# Calgary Stampede 2022



## melissy123 (Apr 11, 2022)

We have a week booked in Canmore and then two nights in Calgary for the Stampede.  Thinking of booking the Evening Show for the first day and the Rodeo for the second.

 Ticket prices vary depending on location.  
The seats higher up are the least expensive followed by the seats at the bottom.  The seats mid-way up are the Most expensive. And then seats get more expensive as you get closer to the center of the stage.  
there’s a neat little feature called seat view to let you see the view from your seats but I honestly don’t see major differences. 
for those who’ve been to the stampede, I’d love to hear your opinions as to what’s the best value tickets. Never been to a rodeo but I figure not all the action is happening center stage.
thank you!


----------



## bizaro86 (Apr 11, 2022)

Best value is obviously subjective. The truly best seats for the rodeo are in the infield, although I don't know if they even sell those to the public. The pricing for the rodeo seats is essentially correct - center stage middle rows are the best. The one upside to sitting higher is that the top seats are partially covered, which can be nice for protection from either rain or sun. Equally priced I would prefer to sit higher rather than lower. 
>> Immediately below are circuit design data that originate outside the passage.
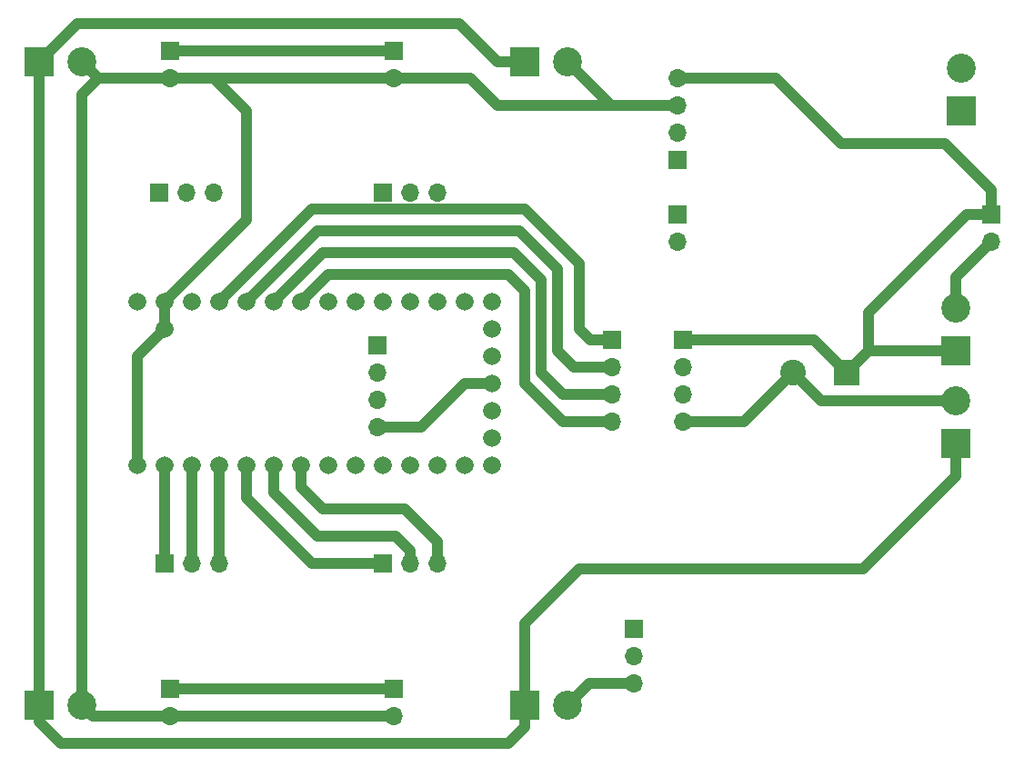
<source format=gtl>
%TF.GenerationSoftware,KiCad,Pcbnew,5.1.10-88a1d61d58~88~ubuntu18.04.1*%
%TF.CreationDate,2022-01-24T00:07:05+01:00*%
%TF.ProjectId,catbot_electronics_board,7061766c-6f76-45f6-9d69-6e695f656c65,rev?*%
%TF.SameCoordinates,Original*%
%TF.FileFunction,Copper,L1,Top*%
%TF.FilePolarity,Positive*%
%FSLAX46Y46*%
G04 Gerber Fmt 4.6, Leading zero omitted, Abs format (unit mm)*
G04 Created by KiCad (PCBNEW 5.1.10-88a1d61d58~88~ubuntu18.04.1) date 2022-01-24 00:07:05*
%MOMM*%
%LPD*%
G01*
G04 APERTURE LIST*
%TA.AperFunction,ComponentPad*%
%ADD10R,2.700000X2.700000*%
%TD*%
%TA.AperFunction,ComponentPad*%
%ADD11C,2.700000*%
%TD*%
%TA.AperFunction,ComponentPad*%
%ADD12R,1.700000X1.700000*%
%TD*%
%TA.AperFunction,ComponentPad*%
%ADD13O,1.700000X1.700000*%
%TD*%
%TA.AperFunction,ComponentPad*%
%ADD14C,1.665000*%
%TD*%
%TA.AperFunction,ComponentPad*%
%ADD15C,2.400000*%
%TD*%
%TA.AperFunction,ComponentPad*%
%ADD16R,2.400000X2.400000*%
%TD*%
%TA.AperFunction,Conductor*%
%ADD17C,1.000000*%
%TD*%
G04 APERTURE END LIST*
D10*
%TO.P,J14,1*%
%TO.N,VCC*%
X152908000Y-121412000D03*
D11*
%TO.P,J14,2*%
%TO.N,GND*%
X152908000Y-117452000D03*
%TD*%
D10*
%TO.P,J8,1*%
%TO.N,+7.5V*%
X67564000Y-154432000D03*
D11*
%TO.P,J8,2*%
%TO.N,GND*%
X71524000Y-154432000D03*
%TD*%
D12*
%TO.P,J21,1*%
%TO.N,VCC*%
X127508000Y-120396000D03*
D13*
%TO.P,J21,2*%
%TO.N,+7.5V*%
X127508000Y-122936000D03*
%TO.P,J21,3*%
%TO.N,Net-(IC1-Pad22)*%
X127508000Y-125476000D03*
%TO.P,J21,4*%
%TO.N,GND*%
X127508000Y-128016000D03*
%TD*%
D12*
%TO.P,J20,1*%
%TO.N,+3V3*%
X79756000Y-152908000D03*
D13*
%TO.P,J20,2*%
%TO.N,GND*%
X79756000Y-155448000D03*
%TD*%
D12*
%TO.P,J19,1*%
%TO.N,+3V3*%
X100584000Y-152908000D03*
D13*
%TO.P,J19,2*%
%TO.N,GND*%
X100584000Y-155448000D03*
%TD*%
D12*
%TO.P,J18,1*%
%TO.N,+3V3*%
X79756000Y-93472000D03*
D13*
%TO.P,J18,2*%
%TO.N,GND*%
X79756000Y-96012000D03*
%TD*%
D12*
%TO.P,J17,1*%
%TO.N,+3V3*%
X100584000Y-93472000D03*
D13*
%TO.P,J17,2*%
%TO.N,GND*%
X100584000Y-96012000D03*
%TD*%
D10*
%TO.P,J16,1*%
%TO.N,+5V*%
X153416000Y-99060000D03*
D11*
%TO.P,J16,2*%
%TO.N,GND*%
X153416000Y-95100000D03*
%TD*%
D10*
%TO.P,J15,1*%
%TO.N,+7.5V*%
X67564000Y-94488000D03*
D11*
%TO.P,J15,2*%
%TO.N,GND*%
X71524000Y-94488000D03*
%TD*%
D12*
%TO.P,J11,1*%
%TO.N,Net-(IC1-Pad30)*%
X120904000Y-120396000D03*
D13*
%TO.P,J11,2*%
%TO.N,Net-(IC1-Pad29)*%
X120904000Y-122936000D03*
%TO.P,J11,3*%
%TO.N,Net-(IC1-Pad28)*%
X120904000Y-125476000D03*
%TO.P,J11,4*%
%TO.N,Net-(IC1-Pad27)*%
X120904000Y-128016000D03*
%TD*%
D10*
%TO.P,J9,1*%
%TO.N,+7.5V*%
X152908000Y-130048000D03*
D11*
%TO.P,J9,2*%
%TO.N,GND*%
X152908000Y-126088000D03*
%TD*%
D12*
%TO.P,J7,1*%
%TO.N,Net-(IC1-Pad5)*%
X99568000Y-141224000D03*
D13*
%TO.P,J7,2*%
%TO.N,Net-(IC1-Pad6)*%
X102108000Y-141224000D03*
%TO.P,J7,3*%
%TO.N,Net-(IC1-Pad7)*%
X104648000Y-141224000D03*
%TD*%
D12*
%TO.P,J6,1*%
%TO.N,Net-(IC1-Pad11)*%
X99568000Y-106680000D03*
D13*
%TO.P,J6,2*%
%TO.N,Net-(IC1-Pad12)*%
X102108000Y-106680000D03*
%TO.P,J6,3*%
%TO.N,Net-(IC1-Pad13)*%
X104648000Y-106680000D03*
%TD*%
D12*
%TO.P,J5,1*%
%TO.N,Net-(IC1-Pad8)*%
X78740000Y-106680000D03*
D13*
%TO.P,J5,2*%
%TO.N,Net-(IC1-Pad9)*%
X81280000Y-106680000D03*
%TO.P,J5,3*%
%TO.N,Net-(IC1-Pad10)*%
X83820000Y-106680000D03*
%TD*%
D12*
%TO.P,J4,1*%
%TO.N,Net-(IC1-Pad2)*%
X79248000Y-141224000D03*
D13*
%TO.P,J4,2*%
%TO.N,Net-(IC1-Pad3)*%
X81788000Y-141224000D03*
%TO.P,J4,3*%
%TO.N,Net-(IC1-Pad4)*%
X84328000Y-141224000D03*
%TD*%
D10*
%TO.P,J3,1*%
%TO.N,+7.5V*%
X112776000Y-94488000D03*
D11*
%TO.P,J3,2*%
%TO.N,GND*%
X116736000Y-94488000D03*
%TD*%
D10*
%TO.P,J2,1*%
%TO.N,+7.5V*%
X112776000Y-154432000D03*
D11*
%TO.P,J2,2*%
%TO.N,GND*%
X116736000Y-154432000D03*
%TD*%
D12*
%TO.P,J1,1*%
%TO.N,Net-(IC1-Pad16)*%
X99060000Y-120904000D03*
D13*
%TO.P,J1,2*%
%TO.N,Net-(IC1-Pad25)*%
X99060000Y-123444000D03*
%TO.P,J1,3*%
%TO.N,Net-(IC1-Pad26)*%
X99060000Y-125984000D03*
%TO.P,J1,4*%
%TO.N,GND*%
X99060000Y-128524000D03*
%TD*%
D12*
%TO.P,J12,1*%
%TO.N,+5V*%
X127000000Y-103632000D03*
D13*
%TO.P,J12,2*%
%TO.N,GND*%
X127000000Y-101092000D03*
%TO.P,J12,3*%
X127000000Y-98552000D03*
%TO.P,J12,4*%
%TO.N,VCC*%
X127000000Y-96012000D03*
%TD*%
D12*
%TO.P,J13,3*%
%TO.N,VCC*%
X156210000Y-108712000D03*
D13*
%TO.P,J13,4*%
%TO.N,GND*%
X156210000Y-111252000D03*
%TO.P,J13,2*%
X127000000Y-111252000D03*
D12*
%TO.P,J13,1*%
%TO.N,+3V3*%
X127000000Y-108712000D03*
%TD*%
D13*
%TO.P,J10,3*%
%TO.N,GND*%
X122936000Y-152400000D03*
%TO.P,J10,2*%
%TO.N,+3V3*%
X122936000Y-149860000D03*
D12*
%TO.P,J10,1*%
%TO.N,Net-(IC1-Pad21)*%
X122936000Y-147320000D03*
%TD*%
D14*
%TO.P,Teensy,34*%
%TO.N,GND*%
X79248000Y-119380000D03*
%TO.P,Teensy,33*%
%TO.N,Net-(IC1-Pad33)*%
X76708000Y-116840000D03*
%TO.P,Teensy,32*%
%TO.N,GND*%
X79248000Y-116840000D03*
%TO.P,Teensy,31*%
%TO.N,Net-(IC1-Pad31)*%
X81788000Y-116840000D03*
%TO.P,Teensy,30*%
%TO.N,Net-(IC1-Pad30)*%
X84328000Y-116840000D03*
%TO.P,Teensy,29*%
%TO.N,Net-(IC1-Pad29)*%
X86868000Y-116840000D03*
%TO.P,Teensy,28*%
%TO.N,Net-(IC1-Pad28)*%
X89408000Y-116840000D03*
%TO.P,Teensy,27*%
%TO.N,Net-(IC1-Pad27)*%
X91948000Y-116840000D03*
%TO.P,Teensy,26*%
%TO.N,Net-(IC1-Pad26)*%
X94488000Y-116840000D03*
%TO.P,Teensy,25*%
%TO.N,Net-(IC1-Pad25)*%
X97028000Y-116840000D03*
%TO.P,Teensy,24*%
%TO.N,Net-(IC1-Pad24)*%
X99568000Y-116840000D03*
%TO.P,Teensy,23*%
%TO.N,Net-(IC1-Pad23)*%
X102108000Y-116840000D03*
%TO.P,Teensy,22*%
%TO.N,Net-(IC1-Pad22)*%
X104648000Y-116840000D03*
%TO.P,Teensy,21*%
%TO.N,Net-(IC1-Pad21)*%
X107188000Y-116840000D03*
%TO.P,Teensy,20*%
%TO.N,Net-(IC1-Pad20)*%
X109728000Y-116840000D03*
%TO.P,Teensy,19*%
%TO.N,Net-(IC1-Pad19)*%
X109728000Y-119380000D03*
%TO.P,Teensy,18*%
%TO.N,Net-(IC1-Pad18)*%
X109728000Y-121920000D03*
%TO.P,Teensy,17*%
%TO.N,GND*%
X109728000Y-124460000D03*
%TO.P,Teensy,16*%
%TO.N,Net-(IC1-Pad16)*%
X109728000Y-127000000D03*
%TO.P,Teensy,15*%
%TO.N,Net-(IC1-Pad15)*%
X109728000Y-129540000D03*
%TO.P,Teensy,14*%
%TO.N,Net-(IC1-Pad14)*%
X109728000Y-132080000D03*
%TO.P,Teensy,13*%
%TO.N,Net-(IC1-Pad13)*%
X107188000Y-132080000D03*
%TO.P,Teensy,12*%
%TO.N,Net-(IC1-Pad12)*%
X104648000Y-132080000D03*
%TO.P,Teensy,11*%
%TO.N,Net-(IC1-Pad11)*%
X102108000Y-132080000D03*
%TO.P,Teensy,10*%
%TO.N,Net-(IC1-Pad10)*%
X99568000Y-132080000D03*
%TO.P,Teensy,9*%
%TO.N,Net-(IC1-Pad9)*%
X97028000Y-132080000D03*
%TO.P,Teensy,8*%
%TO.N,Net-(IC1-Pad8)*%
X94488000Y-132080000D03*
%TO.P,Teensy,7*%
%TO.N,Net-(IC1-Pad7)*%
X91948000Y-132080000D03*
%TO.P,Teensy,6*%
%TO.N,Net-(IC1-Pad6)*%
X89408000Y-132080000D03*
%TO.P,Teensy,5*%
%TO.N,Net-(IC1-Pad5)*%
X86868000Y-132080000D03*
%TO.P,Teensy,4*%
%TO.N,Net-(IC1-Pad4)*%
X84328000Y-132080000D03*
%TO.P,Teensy,3*%
%TO.N,Net-(IC1-Pad3)*%
X81788000Y-132080000D03*
%TO.P,Teensy,2*%
%TO.N,Net-(IC1-Pad2)*%
X79248000Y-132080000D03*
%TO.P,Teensy,1*%
%TO.N,GND*%
X76708000Y-132080000D03*
%TD*%
D15*
%TO.P,C1,2*%
%TO.N,GND*%
X137748000Y-123444000D03*
D16*
%TO.P,C1,1*%
%TO.N,VCC*%
X142748000Y-123444000D03*
%TD*%
D17*
%TO.N,Net-(IC1-Pad30)*%
X120904000Y-120396000D02*
X118872000Y-120396000D01*
X118872000Y-120396000D02*
X117856000Y-119380000D01*
X117856000Y-119380000D02*
X117856000Y-113284000D01*
X112802001Y-108230001D02*
X92990001Y-108230001D01*
X117856000Y-113284000D02*
X112802001Y-108230001D01*
X92990001Y-108230001D02*
X92964000Y-108204000D01*
X92964000Y-108204000D02*
X84328000Y-116840000D01*
%TO.N,Net-(IC1-Pad29)*%
X120904000Y-122936000D02*
X117348000Y-122936000D01*
X117348000Y-122936000D02*
X115824000Y-121412000D01*
X115824000Y-121412000D02*
X115824000Y-113792000D01*
X115824000Y-113792000D02*
X112268000Y-110236000D01*
X93472000Y-110236000D02*
X86868000Y-116840000D01*
X112268000Y-110236000D02*
X93472000Y-110236000D01*
%TO.N,Net-(IC1-Pad28)*%
X111760000Y-112268000D02*
X93980000Y-112268000D01*
X114300000Y-123444000D02*
X114300000Y-114808000D01*
X114300000Y-114808000D02*
X111760000Y-112268000D01*
X120904000Y-125476000D02*
X116332000Y-125476000D01*
X93980000Y-112268000D02*
X89408000Y-116840000D01*
X116332000Y-125476000D02*
X114300000Y-123444000D01*
%TO.N,Net-(IC1-Pad27)*%
X119380000Y-128016000D02*
X116332000Y-128016000D01*
X116332000Y-128016000D02*
X112776000Y-124460000D01*
X112776000Y-124460000D02*
X112776000Y-115824000D01*
X112776000Y-115824000D02*
X111252000Y-114300000D01*
X94488000Y-114300000D02*
X91948000Y-116840000D01*
X111252000Y-114300000D02*
X94488000Y-114300000D01*
X119380000Y-128016000D02*
X120904000Y-128016000D01*
%TO.N,Net-(IC1-Pad7)*%
X104648000Y-141224000D02*
X104648000Y-139192000D01*
X104648000Y-139192000D02*
X101600000Y-136144000D01*
X101600000Y-136144000D02*
X93980000Y-136144000D01*
X91948000Y-134112000D02*
X91948000Y-132080000D01*
X93980000Y-136144000D02*
X91948000Y-134112000D01*
%TO.N,Net-(IC1-Pad6)*%
X102108000Y-140021919D02*
X100770081Y-138684000D01*
X102108000Y-141224000D02*
X102108000Y-140021919D01*
X100770081Y-138684000D02*
X93472000Y-138684000D01*
X89408000Y-134620000D02*
X89408000Y-132080000D01*
X93472000Y-138684000D02*
X89408000Y-134620000D01*
%TO.N,Net-(IC1-Pad5)*%
X99568000Y-141224000D02*
X92964000Y-141224000D01*
X86868000Y-135128000D02*
X86868000Y-132080000D01*
X92964000Y-141224000D02*
X86868000Y-135128000D01*
%TO.N,Net-(IC1-Pad4)*%
X84328000Y-141224000D02*
X84328000Y-132080000D01*
%TO.N,Net-(IC1-Pad3)*%
X81788000Y-141224000D02*
X81788000Y-132080000D01*
%TO.N,Net-(IC1-Pad2)*%
X79248000Y-141224000D02*
X79248000Y-132080000D01*
%TO.N,GND*%
X140392000Y-126088000D02*
X137748000Y-123444000D01*
X152908000Y-126088000D02*
X140392000Y-126088000D01*
X152908000Y-114554000D02*
X156210000Y-111252000D01*
X152908000Y-117452000D02*
X152908000Y-114554000D01*
X133176000Y-128016000D02*
X137748000Y-123444000D01*
X127508000Y-128016000D02*
X133176000Y-128016000D01*
X120800000Y-98552000D02*
X116736000Y-94488000D01*
X127000000Y-98552000D02*
X120800000Y-98552000D01*
X120800000Y-98552000D02*
X110236000Y-98552000D01*
X107696000Y-96012000D02*
X100584000Y-96012000D01*
X110236000Y-98552000D02*
X107696000Y-96012000D01*
X73048000Y-96012000D02*
X71524000Y-94488000D01*
X79756000Y-96012000D02*
X73048000Y-96012000D01*
X118768000Y-152400000D02*
X116736000Y-154432000D01*
X122936000Y-152400000D02*
X118768000Y-152400000D01*
X100584000Y-155448000D02*
X79756000Y-155448000D01*
X72540000Y-155448000D02*
X71524000Y-154432000D01*
X79756000Y-155448000D02*
X72540000Y-155448000D01*
X79248000Y-119380000D02*
X79248000Y-116840000D01*
X79248000Y-116840000D02*
X86868000Y-109220000D01*
X86868000Y-99060000D02*
X83820000Y-96012000D01*
X86868000Y-109220000D02*
X86868000Y-99060000D01*
X100584000Y-96012000D02*
X83820000Y-96012000D01*
X83820000Y-96012000D02*
X79756000Y-96012000D01*
X71524000Y-97536000D02*
X73048000Y-96012000D01*
X71524000Y-154432000D02*
X71524000Y-97536000D01*
X76708000Y-121920000D02*
X79248000Y-119380000D01*
X76708000Y-132080000D02*
X76708000Y-121920000D01*
X109728000Y-124460000D02*
X107188000Y-124460000D01*
X103124000Y-128524000D02*
X99060000Y-128524000D01*
X107188000Y-124460000D02*
X103124000Y-128524000D01*
%TO.N,VCC*%
X144780000Y-121412000D02*
X142748000Y-123444000D01*
X152908000Y-121412000D02*
X144780000Y-121412000D01*
X144780000Y-121412000D02*
X144780000Y-117856000D01*
X153924000Y-108712000D02*
X156210000Y-108712000D01*
X144780000Y-117856000D02*
X153924000Y-108712000D01*
X156210000Y-108712000D02*
X156210000Y-106426000D01*
X156210000Y-106426000D02*
X151892000Y-102108000D01*
X151892000Y-102108000D02*
X142240000Y-102108000D01*
X136144000Y-96012000D02*
X127000000Y-96012000D01*
X142240000Y-102108000D02*
X136144000Y-96012000D01*
X139700000Y-120396000D02*
X127508000Y-120396000D01*
X142748000Y-123444000D02*
X139700000Y-120396000D01*
%TO.N,+7.5V*%
X112776000Y-94488000D02*
X110236000Y-94488000D01*
X110236000Y-94488000D02*
X106680000Y-90932000D01*
X71120000Y-90932000D02*
X67564000Y-94488000D01*
X106680000Y-90932000D02*
X71120000Y-90932000D01*
X67564000Y-154432000D02*
X67564000Y-94488000D01*
X67564000Y-154432000D02*
X67564000Y-155956000D01*
X67564000Y-155956000D02*
X69596000Y-157988000D01*
X69596000Y-157988000D02*
X111252000Y-157988000D01*
X112776000Y-156464000D02*
X112776000Y-154432000D01*
X111252000Y-157988000D02*
X112776000Y-156464000D01*
X152908000Y-130048000D02*
X152908000Y-133096000D01*
X152908000Y-133096000D02*
X144272000Y-141732000D01*
X144272000Y-141732000D02*
X117856000Y-141732000D01*
X112776000Y-146812000D02*
X112776000Y-154432000D01*
X117856000Y-141732000D02*
X112776000Y-146812000D01*
%TO.N,+3V3*%
X100584000Y-93472000D02*
X79756000Y-93472000D01*
X100584000Y-152908000D02*
X79756000Y-152908000D01*
%TD*%
M02*

</source>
You're right that not all the action happens "centre stage" but the seats at the far end are past the gates, so they will always be looking at an angle no matter where in the arena the action is at any time. I've had top tier seats (when work paid) and cheap seats (when I paid) and enjoyed it about the same. If it's a once in a lifetime thing I'd consider going closer to the middle but higher up vs going to the ends in a middle row. 

Your plan of doing them on different days is sound (if you plan to attend Stampede twice) because rodeo/grandstand tickets include admission to the grounds, and if you do them on the same day and go back the next day you'll need to pay for admission separately. 

I'd also check whether either of your days is one of the "free" days (family day, seniors day, kids day). They offer free admission to the named groups those days if you arrive early, so they are always the busiest days. If so, I'd plan activities around that to reduce crowds (ie, the midway/BMX bike show are busier on kids days, while the Western Art showcase is busier on seniors day).


----------